How to complete this task = No image is to be carried over; reproduce the rest of the listing word for word.

Dataset extract START

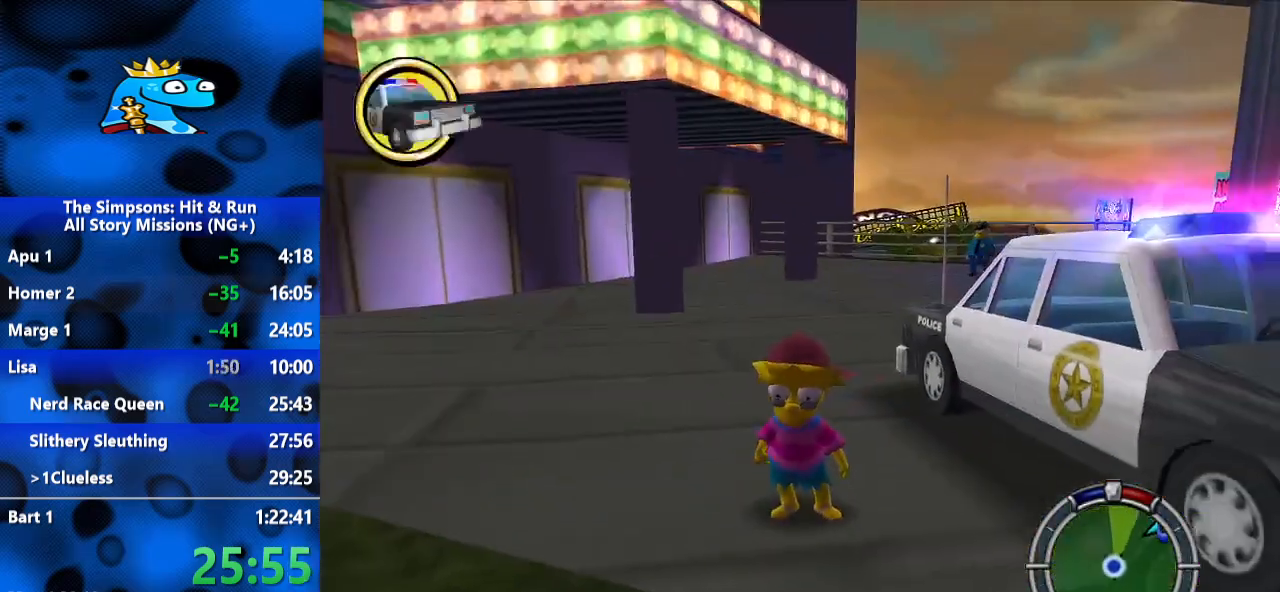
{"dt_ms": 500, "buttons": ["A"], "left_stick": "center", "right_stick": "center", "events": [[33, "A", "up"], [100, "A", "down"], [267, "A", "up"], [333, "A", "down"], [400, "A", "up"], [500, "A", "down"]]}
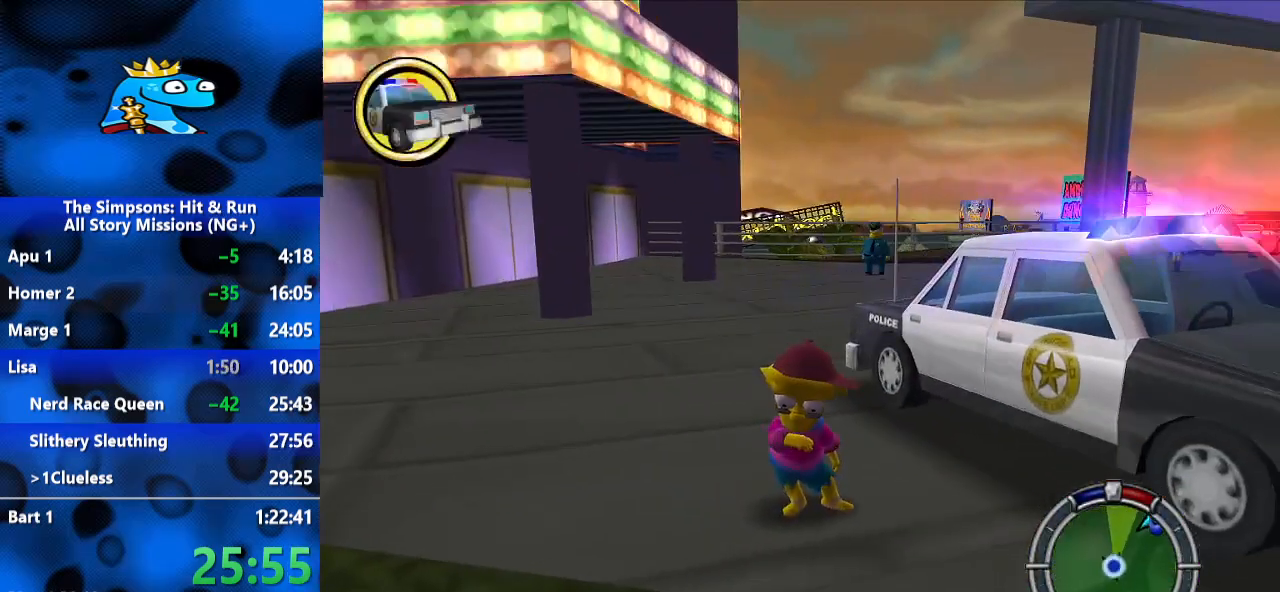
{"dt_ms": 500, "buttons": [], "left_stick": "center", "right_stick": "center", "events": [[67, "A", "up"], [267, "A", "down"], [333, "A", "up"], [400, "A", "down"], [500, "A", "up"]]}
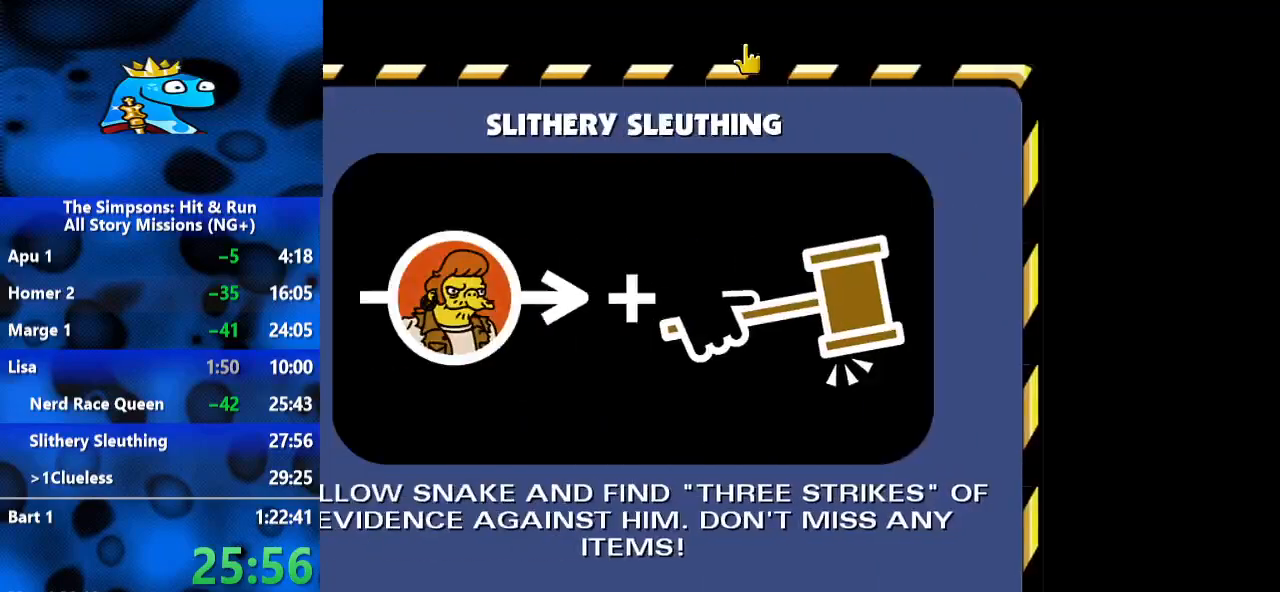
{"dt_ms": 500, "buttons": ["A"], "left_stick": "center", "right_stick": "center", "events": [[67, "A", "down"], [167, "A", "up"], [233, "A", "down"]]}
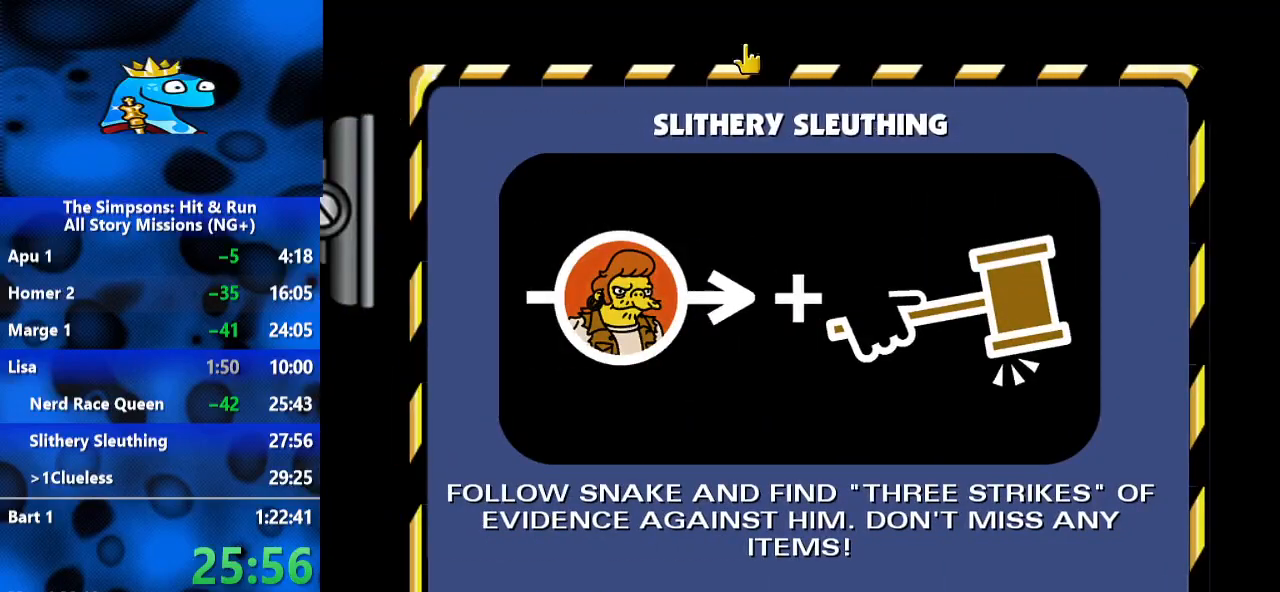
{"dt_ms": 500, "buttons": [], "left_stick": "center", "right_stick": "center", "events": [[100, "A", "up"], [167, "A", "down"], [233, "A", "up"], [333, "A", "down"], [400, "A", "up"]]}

Dataset extract END

Solution to this task =
{"dt_ms": 500, "buttons": ["A"], "left_stick": "center", "right_stick": "center", "events": [[33, "A", "up"], [100, "A", "down"], [267, "A", "up"], [333, "A", "down"], [400, "A", "up"], [500, "A", "down"]]}
{"dt_ms": 500, "buttons": [], "left_stick": "center", "right_stick": "center", "events": [[67, "A", "up"], [267, "A", "down"], [333, "A", "up"], [400, "A", "down"], [500, "A", "up"]]}
{"dt_ms": 500, "buttons": ["A"], "left_stick": "center", "right_stick": "center", "events": [[67, "A", "down"], [167, "A", "up"], [233, "A", "down"]]}
{"dt_ms": 500, "buttons": [], "left_stick": "center", "right_stick": "center", "events": [[100, "A", "up"], [167, "A", "down"], [233, "A", "up"], [333, "A", "down"], [400, "A", "up"]]}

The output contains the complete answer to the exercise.